38~74行目のDeployToProductionステージは、mainブランチのビルドステージが成功時のみ実行されます(41行目)。
Pipelinesアーティファクトのダウンロードを行い、まずはレンタルサーバー上のsourceディレクトリにCopyfiles over SSHタスクを使用しzipファイルをコピーします(48~61行目)。その後、レンタルサーバーのwebサイトルートディレクトリ(エックスサーバーであればpublic_htmlフォルダー)を一度クリーンしてからunzipを行っています(69行目)。ただし、単純に削除してはまずいファイルもあるので、findコマンドを駆使して.htaccessなどのファイルは削除されないように制御しています(68行目)。最後に、WEBサイトに不要なファイルの削除を行っています(70~73行目)。

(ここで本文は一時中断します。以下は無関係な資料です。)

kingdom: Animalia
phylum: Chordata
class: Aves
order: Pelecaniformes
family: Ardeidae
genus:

YAMLを編集したら、「Save and run」を実行するとパイプラインが実行されます。
無事パイプラインがcompletedになり、WEBサイトにアクセスするとページが表示されました。デプロイ成功です。
エックスサーバーのファイルマネージャにアクセスして確認してみると、.htaccessは保持したままデプロイされているのが確認できます。
さいごに
無事にデプロイが完了したら、SSH秘密鍵ファイルやパスフレーズは破棄してしまったほうがセキュアなのかなと思ったので破棄しました。パイプラインからの実行で利用するだけですので。
また、パイプラインに関しても、ステージング環境が用意できるのであれば、YAMLを修正し、DeployToProductionステージを複製してパスやターゲットブランチを変更し、例えばdevelopブランチだったらDeployToStagingステージが実行されるようにしてあげればいい感じの環境が出来上がってくるんじゃないでしょうか。
まだ、現段階で試行錯誤してるところですので、おかしな記述とかあったらごめんなさい。静的WEBサイトのデプロイとしてこんな方法でいいのかどうかすら判断できないのですが、とりあえずデプロイはできています。
Azureリソースへのデプロイだと何の苦労もないんですがね・・・。